Well, it isn't plutonium to begin. Plutonium is a product of fission but has to be processed from other heavy elements. I don't know the type of reactor in Ukraine is, but its likely a typical, run of the mill, U238 reactor. The U238 is processed into a pure form in the shape of rods that are then inserted into an assembly at specific locations around a circle or if square, in strategic locations to maximize the neutron interaction with the water. The other reason is that the other rods are made of a neutron-absorbing metal, usually Molybdenum or graphite. The reactions is controlled by how much of these neutron-absorbing metals separate and stop the interaction. This way, they can control the amount of heat generated. It is the super-heated water that is pumped through pipes into ordinary water baths, that transfer the heat to the ordinary water without radioactive contamination. That water, of course, is flashed into steam which then goes to generators (massive generators) to create the electricity.

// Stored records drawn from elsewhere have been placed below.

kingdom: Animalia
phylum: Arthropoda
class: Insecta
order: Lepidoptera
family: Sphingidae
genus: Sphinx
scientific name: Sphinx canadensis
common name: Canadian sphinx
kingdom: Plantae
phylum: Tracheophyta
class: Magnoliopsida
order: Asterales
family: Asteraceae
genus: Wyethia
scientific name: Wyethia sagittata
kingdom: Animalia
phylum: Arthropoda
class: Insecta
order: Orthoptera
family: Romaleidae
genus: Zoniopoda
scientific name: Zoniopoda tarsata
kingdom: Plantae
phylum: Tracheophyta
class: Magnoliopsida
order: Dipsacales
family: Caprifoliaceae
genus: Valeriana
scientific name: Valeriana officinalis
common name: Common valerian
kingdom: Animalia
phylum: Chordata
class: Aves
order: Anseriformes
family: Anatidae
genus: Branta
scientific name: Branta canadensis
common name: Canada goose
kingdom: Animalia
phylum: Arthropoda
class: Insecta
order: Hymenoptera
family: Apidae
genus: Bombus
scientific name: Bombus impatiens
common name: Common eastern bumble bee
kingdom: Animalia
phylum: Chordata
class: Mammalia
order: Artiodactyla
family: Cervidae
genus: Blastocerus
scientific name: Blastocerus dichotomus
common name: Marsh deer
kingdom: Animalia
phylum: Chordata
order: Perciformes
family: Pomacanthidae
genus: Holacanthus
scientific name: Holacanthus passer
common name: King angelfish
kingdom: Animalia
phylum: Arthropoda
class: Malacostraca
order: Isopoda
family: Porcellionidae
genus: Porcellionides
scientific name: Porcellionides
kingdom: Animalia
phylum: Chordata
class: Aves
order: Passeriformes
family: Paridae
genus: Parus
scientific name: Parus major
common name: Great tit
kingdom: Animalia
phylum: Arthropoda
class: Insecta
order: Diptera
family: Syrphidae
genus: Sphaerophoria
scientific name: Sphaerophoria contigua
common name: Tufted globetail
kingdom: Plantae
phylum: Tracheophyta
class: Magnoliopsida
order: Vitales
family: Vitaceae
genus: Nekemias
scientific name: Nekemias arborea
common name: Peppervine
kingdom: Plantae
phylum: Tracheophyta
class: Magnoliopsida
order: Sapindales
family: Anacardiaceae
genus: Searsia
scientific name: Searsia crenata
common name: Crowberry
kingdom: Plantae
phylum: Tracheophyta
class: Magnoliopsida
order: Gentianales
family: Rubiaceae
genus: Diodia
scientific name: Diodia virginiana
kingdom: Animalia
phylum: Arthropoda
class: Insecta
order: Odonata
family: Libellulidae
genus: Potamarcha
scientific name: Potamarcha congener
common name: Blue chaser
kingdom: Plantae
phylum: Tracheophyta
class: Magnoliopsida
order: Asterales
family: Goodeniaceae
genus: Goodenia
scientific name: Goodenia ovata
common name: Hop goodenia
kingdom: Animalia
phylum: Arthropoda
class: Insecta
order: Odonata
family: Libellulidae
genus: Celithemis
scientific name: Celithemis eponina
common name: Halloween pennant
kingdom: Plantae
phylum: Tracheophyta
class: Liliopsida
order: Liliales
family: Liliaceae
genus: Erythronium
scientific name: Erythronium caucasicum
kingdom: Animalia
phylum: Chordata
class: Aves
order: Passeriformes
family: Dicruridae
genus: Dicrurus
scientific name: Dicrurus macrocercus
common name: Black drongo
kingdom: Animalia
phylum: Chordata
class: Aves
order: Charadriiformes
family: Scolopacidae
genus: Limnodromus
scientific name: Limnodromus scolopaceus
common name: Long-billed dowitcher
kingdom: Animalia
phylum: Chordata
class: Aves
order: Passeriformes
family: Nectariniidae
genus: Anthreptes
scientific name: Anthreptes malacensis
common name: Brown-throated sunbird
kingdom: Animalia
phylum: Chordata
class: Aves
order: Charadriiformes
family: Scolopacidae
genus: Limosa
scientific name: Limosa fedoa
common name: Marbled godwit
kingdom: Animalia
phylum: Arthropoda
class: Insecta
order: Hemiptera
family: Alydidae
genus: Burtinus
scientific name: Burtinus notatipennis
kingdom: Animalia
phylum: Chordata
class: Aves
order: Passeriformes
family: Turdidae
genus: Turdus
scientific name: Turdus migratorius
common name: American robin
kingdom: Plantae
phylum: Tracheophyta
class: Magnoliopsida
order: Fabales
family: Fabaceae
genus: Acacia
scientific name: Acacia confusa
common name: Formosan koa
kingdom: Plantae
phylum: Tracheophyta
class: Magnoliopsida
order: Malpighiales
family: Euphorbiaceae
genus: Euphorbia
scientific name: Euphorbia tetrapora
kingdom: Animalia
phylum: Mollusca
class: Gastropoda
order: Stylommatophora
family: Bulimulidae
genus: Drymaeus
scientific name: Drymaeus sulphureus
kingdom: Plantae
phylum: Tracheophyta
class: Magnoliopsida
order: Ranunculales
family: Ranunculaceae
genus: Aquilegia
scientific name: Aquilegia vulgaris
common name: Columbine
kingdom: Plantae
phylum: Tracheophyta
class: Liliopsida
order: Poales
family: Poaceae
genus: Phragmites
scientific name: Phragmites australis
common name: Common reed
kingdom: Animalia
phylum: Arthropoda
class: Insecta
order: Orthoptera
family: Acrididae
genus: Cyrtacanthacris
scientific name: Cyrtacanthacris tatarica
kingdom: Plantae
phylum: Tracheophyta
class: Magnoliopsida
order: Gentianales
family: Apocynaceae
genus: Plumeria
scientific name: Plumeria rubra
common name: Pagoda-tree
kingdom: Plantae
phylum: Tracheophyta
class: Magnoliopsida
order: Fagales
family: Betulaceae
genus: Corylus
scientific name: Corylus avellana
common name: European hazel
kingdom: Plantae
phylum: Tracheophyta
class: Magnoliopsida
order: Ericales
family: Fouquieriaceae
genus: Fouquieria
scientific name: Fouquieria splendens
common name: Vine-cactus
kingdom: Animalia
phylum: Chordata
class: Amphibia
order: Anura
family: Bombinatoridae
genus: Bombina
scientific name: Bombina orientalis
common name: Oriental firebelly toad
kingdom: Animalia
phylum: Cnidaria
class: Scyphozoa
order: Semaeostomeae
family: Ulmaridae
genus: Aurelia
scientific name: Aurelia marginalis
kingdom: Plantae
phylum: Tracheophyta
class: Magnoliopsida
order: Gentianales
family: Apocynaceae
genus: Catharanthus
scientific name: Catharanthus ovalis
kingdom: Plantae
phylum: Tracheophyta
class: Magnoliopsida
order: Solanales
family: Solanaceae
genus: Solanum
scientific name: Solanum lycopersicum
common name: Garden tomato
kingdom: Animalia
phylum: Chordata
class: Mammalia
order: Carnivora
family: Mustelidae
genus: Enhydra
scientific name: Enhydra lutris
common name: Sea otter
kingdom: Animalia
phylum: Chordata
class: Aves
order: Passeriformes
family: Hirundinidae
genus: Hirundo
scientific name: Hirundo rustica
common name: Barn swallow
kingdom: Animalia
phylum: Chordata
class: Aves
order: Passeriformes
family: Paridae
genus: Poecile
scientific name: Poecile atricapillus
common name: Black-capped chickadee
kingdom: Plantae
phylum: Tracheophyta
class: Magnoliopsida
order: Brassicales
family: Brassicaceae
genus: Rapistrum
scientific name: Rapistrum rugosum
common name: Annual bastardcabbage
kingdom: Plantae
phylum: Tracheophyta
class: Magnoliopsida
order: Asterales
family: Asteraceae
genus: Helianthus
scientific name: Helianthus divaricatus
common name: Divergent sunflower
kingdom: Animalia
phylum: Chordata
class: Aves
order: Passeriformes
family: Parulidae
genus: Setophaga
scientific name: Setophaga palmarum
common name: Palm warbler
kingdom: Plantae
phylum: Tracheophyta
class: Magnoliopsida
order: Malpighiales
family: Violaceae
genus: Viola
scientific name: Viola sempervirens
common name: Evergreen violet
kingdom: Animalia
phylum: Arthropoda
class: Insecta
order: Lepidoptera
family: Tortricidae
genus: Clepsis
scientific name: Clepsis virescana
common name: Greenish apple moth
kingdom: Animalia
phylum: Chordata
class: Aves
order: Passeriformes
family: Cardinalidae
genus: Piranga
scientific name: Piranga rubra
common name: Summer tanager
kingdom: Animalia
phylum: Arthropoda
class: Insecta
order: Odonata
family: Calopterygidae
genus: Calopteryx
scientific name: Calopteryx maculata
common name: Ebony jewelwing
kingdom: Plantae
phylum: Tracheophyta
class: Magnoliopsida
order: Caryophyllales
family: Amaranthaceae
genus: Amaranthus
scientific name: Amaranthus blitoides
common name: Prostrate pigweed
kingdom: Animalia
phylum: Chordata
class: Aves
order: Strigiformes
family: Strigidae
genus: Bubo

A bomb, would not be much different than what happened to Chernobyl. Chernobyl was doing a 'spin down' test for war readiness and the reactor got out of their control. They could not control the reaction in the core chamber and when it was hot enough, it actually blew the top off the containment building. Of course, when that happened, all the liquid flash steamed and vented into the atmosphere and started rising very rapidly. The exposed core then began to meltdown and that process started vaporizing all the material around it. Cement, dirt, sand. That is what caused the majority of the contamination in the area, which exists to this day.
If the Russians bombed it, it would be an absolute catastrophe and an environmental (locally) disaster. But there would not be the big "mushroom cloud" explosion.